Thought which has itself as object, must have raised itself to its own form, to the form of thought.
Plato is often esteemed on account of his myths; he is supposed to have evinced by their means greater genius than other philosophers were capable of. It is contended here that the myths of Plato are superior to the abstract form of expression, and Plato's method of representation is certainly a wonderful one. On closer examination we find that it is partly the impossibility of expressing himself after the manner of pure thought that makes Plato put his meaning so, and also such methods of expression are only used by him in introducing a subject. When he comes to the matter in point, Plato expresses himself otherwise, as we see in the Parmenides, where simple thought determinations are used without imagery. Externally these myths may certainly serve when the heights of speculative thought are left behind, in order to present the matter in an easier form, but the real value of Plato does not rest in his myths. If thought once attains power sufficient to give existence to itself within itself and in its element, the myth becomes a superfluous adornment, by which Philosophy is not advanced. Men often lay hold of nothing but these myths. Hence Aristotle has been misunderstood just because he intersperses similes here and there; the simile can never be entirely in accord with thought, for it always carries with it something more. The difficulty of representing thoughts as thoughts always attaches to the expedient of expression in sensuous form. Thought, too, ought not to be concealed by means of the myth, for the object of the mythical is just to give expression to and to reveal thought. The symbol is undoubtedly insufficient for this expression; thought concealed in symbols is not yet possessed, for thought is self-revealing, and hence the myth does not form a medium adequate for its conveyance. Aristotle (Metaphysics III. 4) says, "It is not worth while to treat seriously of those whose philosophy takes a mythical form." Such is not the form in which thought allows itself to be stated, but only is a subordinate mode.
Connected with this, there is a similar method of representing the universal content by means of numbers, lines and geometric figures. These are figurative, but not concretely so, as in the case of myths. Thus it may be said that eternity is a circle, the snake that bites its own tail. This is only an image, but Mind does not require such a symbol. There are people who value such methods of representation, but these forms do not go far. The most abstract determinations can indeed be thus expressed, but any further progress brings about confusion. Just as the freemasons have symbols which are esteemed for their depth of wisdom - depth as a brook is deep when one cannot see the bottom - that which is hidden very easily seems to men deep, or as if depth were concealed beneath.
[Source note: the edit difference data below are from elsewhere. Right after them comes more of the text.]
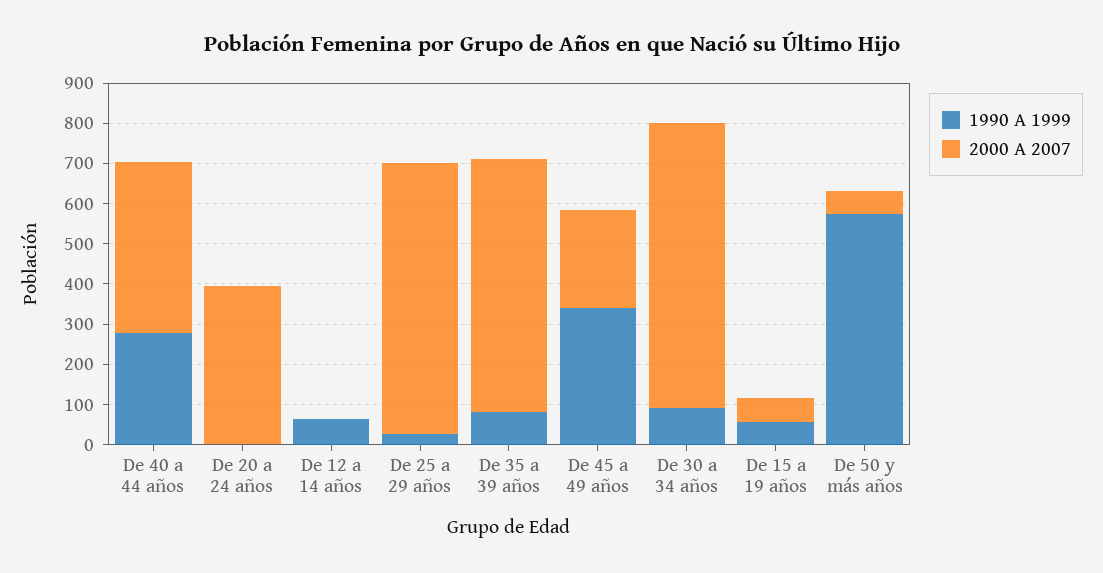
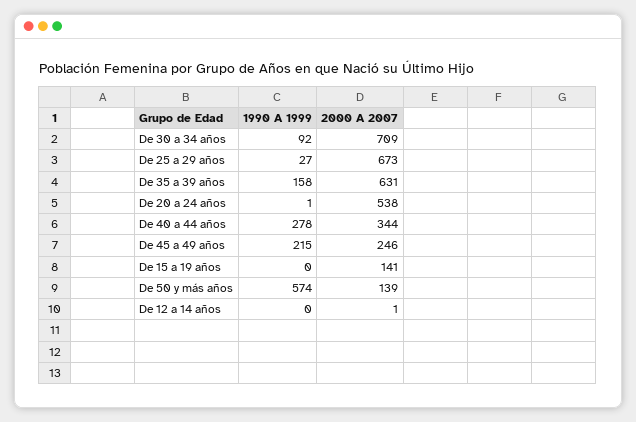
2000 A 2007, De 40 a 44 años: 420 -> 344
2000 A 2007, De 20 a 24 años: 400 -> 538
1990 A 1999, De 12 a 14 años: 60 -> 0
1990 A 1999, De 35 a 39 años: 80 -> 158
1990 A 1999, De 45 a 49 años: 340 -> 215
1990 A 1999, De 15 a 19 años: 60 -> 0
2000 A 2007, De 15 a 19 años: 60 -> 141
2000 A 2007, De 50 y más años: 60 -> 139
But when it is hidden, it may possibly prove to be the case that there is nothing behind.
This is so in freemasonry, in which everything is concealed to those outside and also to many people within, and where nothing remarkable is possessed in learning or in science, and least of all in Philosophy. Thought is, on the contrary, simply its manifestation; clearness is its nature and itself.
The act of manifestation is not a condition which may be or may not be equally, so that thought may remain as thought when it is not manifested, but its manifestation is itself, its Being. Numbers, as will be remarked in respect of the Pythagoreans, are unsuitable mediums for expressing thoughts; thus monas, dnas, trias are, with Pythagoras, unity, difference, and unity of the unity and of the difference. The two first of the three are certainly united by addition; this kind of union is, however, the worst form of unity. In Religion the three make their appearance in a deeper sense as the Trinity, and in Philosophy as the Notion, but enumeration forms a bad method of expression. There is the same objection to it as would exist to making the mensuration of space the medium for expressing the absolute. People also quote the Philosophy of the Chinese, of the Fo?, in which it is said that thoughts are represented by numbers. Yet the Chinese have explained their symbols and hence have made their meaning evident. Universal simple abstractions have been present to all people who have arrived at any decree of culture.